Why Second Amendment More Crucial Than Ever After Attempt to Kill Trump

Amy Swearer /

A 20-year-old man with a rifle, perched atop a nearby roof, fired several rounds July 13 at Donald Trump as the former president spoke at a campaign rally in Butler, Pennsylvania, killing one attendee and wounding at least two others.

As we know now, one round nicked Trump’s right ear and he avoided a serious wound or death with a fortuitous head turn that moved him out of the bullet’s path at the last second.

Almost immediately, some gun control activists saw the attempted assassination as an opportunity to call for their wish list of more restrictions on the constitutional right to keep and bear arms.

Talk about missing the point.

If the government can’t protect the former (and possibly future) president of the United States from a single, highly motivated amateur bent on violence, it certainly can’t protect ordinary Americans from every potential threat at all times and in all places. Nor should we want to live in a police state that is remotely capable of offering such assurances of our physical safety.

Highlighting the fact that no one—not even Donald Trump—is ever truly safe from violent threats to life, liberty, and property doesn’t simultaneously highlight a need for more gun control.

Arguably, for those of us without professional security details, it underscores the importance of the Second Amendment’s fundamental purpose—not hunting or sport shooting, but the unalienable right to self-defense.

Ordinary, peaceable Americans rely on their right to keep and bear arms to protect themselves and their loved ones from criminals and crime far more often than many others realize.

Almost every major study has found that Americans use their firearms in self-defense between 500,000 and 3 million times annually, according to a 2013 report by the Centers for Disease Control and Prevention. In 2021, the most comprehensive study ever conducted on the issue concluded that roughly 1.6 million defensive gun uses occur in the United States every year.

For this reason, The Daily Signal publishes a monthly article highlighting some of the previous month’s many news stories on defensive gun use that you may have missed—or that might not have made it to the national spotlight in the first place. (Read other accounts here from past years.)

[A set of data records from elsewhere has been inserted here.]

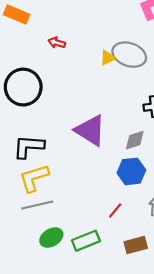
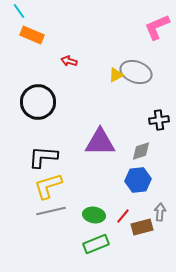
purple triangle: (90, 130) -> (100, 142), turned -32
green ellipse: (51, 237) -> (94, 215), moved, turned 40
brown rectangle: (136, 245) -> (142, 227), moved

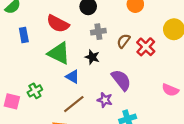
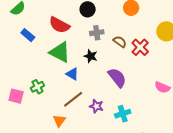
blue rectangle: (24, 35) -> (28, 35), turned -40
brown semicircle: (123, 41) -> (120, 42), turned 88
purple star: (105, 100) -> (96, 106), moved

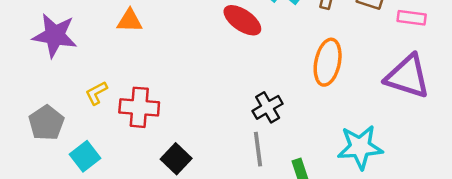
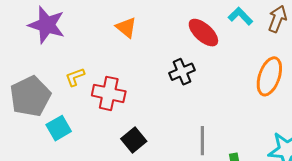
orange triangle: (130, 21) -> (126, 27), moved, turned 30
black cross: (268, 107) -> (182, 72), moved
gray pentagon: (46, 123) -> (30, 96), size x1.4

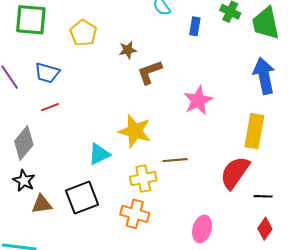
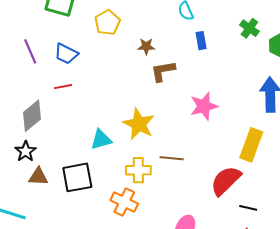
blue rectangle: (195, 26) -> (201, 41), moved, turned -30

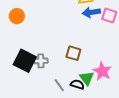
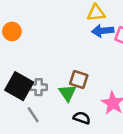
green triangle: (87, 78) -> (67, 93), moved
gray line: (59, 85) -> (33, 115), moved

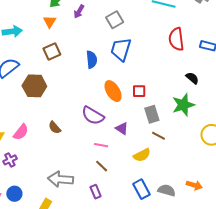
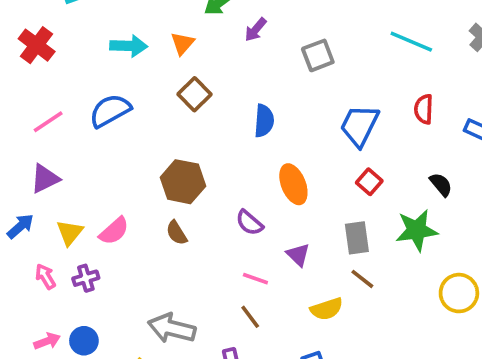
orange triangle: (50, 22) -> (182, 43), moved
red semicircle: (176, 39) -> (424, 109), size x0.7
blue trapezoid: (121, 49) -> (360, 126), moved
brown square: (52, 52) -> (194, 94), turned -30
brown hexagon: (34, 86) -> (183, 182), moved
red square: (139, 91) -> (369, 182), moved, turned 32
purple semicircle: (93, 116) -> (249, 223), size x0.7

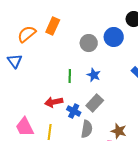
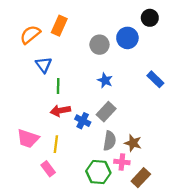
blue triangle: (15, 61) -> (44, 65), moved
green line: (70, 76) -> (58, 86), moved
pink trapezoid: (25, 127) -> (28, 139), turned -45
gray semicircle: (87, 129) -> (110, 141), moved

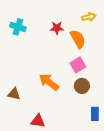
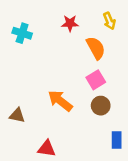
yellow arrow: (89, 17) -> (109, 21), turned 80
red star: (57, 28) -> (70, 23), moved

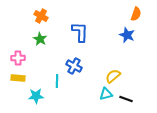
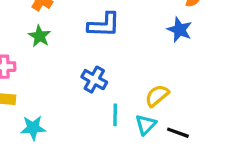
blue L-shape: (80, 32) -> (104, 25), turned 90
cyan line: (57, 81) -> (115, 115), moved
cyan triangle: (106, 94) -> (146, 125), turned -32

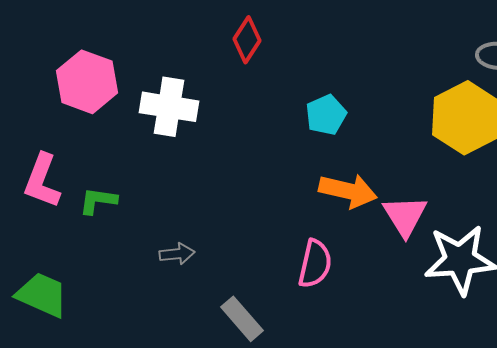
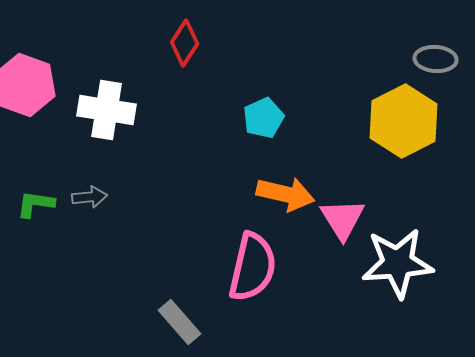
gray arrow: (177, 254) -> (90, 197), moved
pink semicircle: (315, 264) -> (253, 267), size x1.4

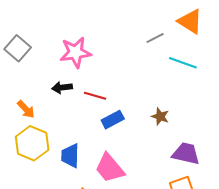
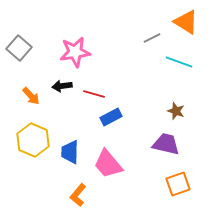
orange arrow: (26, 109) -> (31, 96), moved
brown star: (160, 116) -> (176, 111), moved
purple trapezoid: (186, 154) -> (166, 144), moved

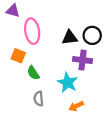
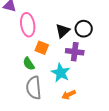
black triangle: (70, 38) -> (63, 31), turned -35
orange square: (18, 56) -> (42, 48), moved
gray semicircle: (39, 99) -> (34, 88), size x1.6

The 12 examples below represent only a small portion of the news stories on defensive gun use that we found in June. You may explore more using The Heritage Foundation’s interactive Defensive Gun Use Database

As these stories demonstrate, the Second Amendment right to keep and bear arms isn’t some dangerous and outdated relic that undermines public safety.

It is, rather, one of the best tools ordinary Americans have when faced with violent threats to their unalienable rights.

The attempted assassination of Trump should cause the nation to reevaluate plenty of things and give many an opportunity to pause for a moment of self-reflection.

But in no world should it lead us to reevaluate the Second Amendment.

And in no way ought that self-reflection lead us to hamstring our right to an armed defense.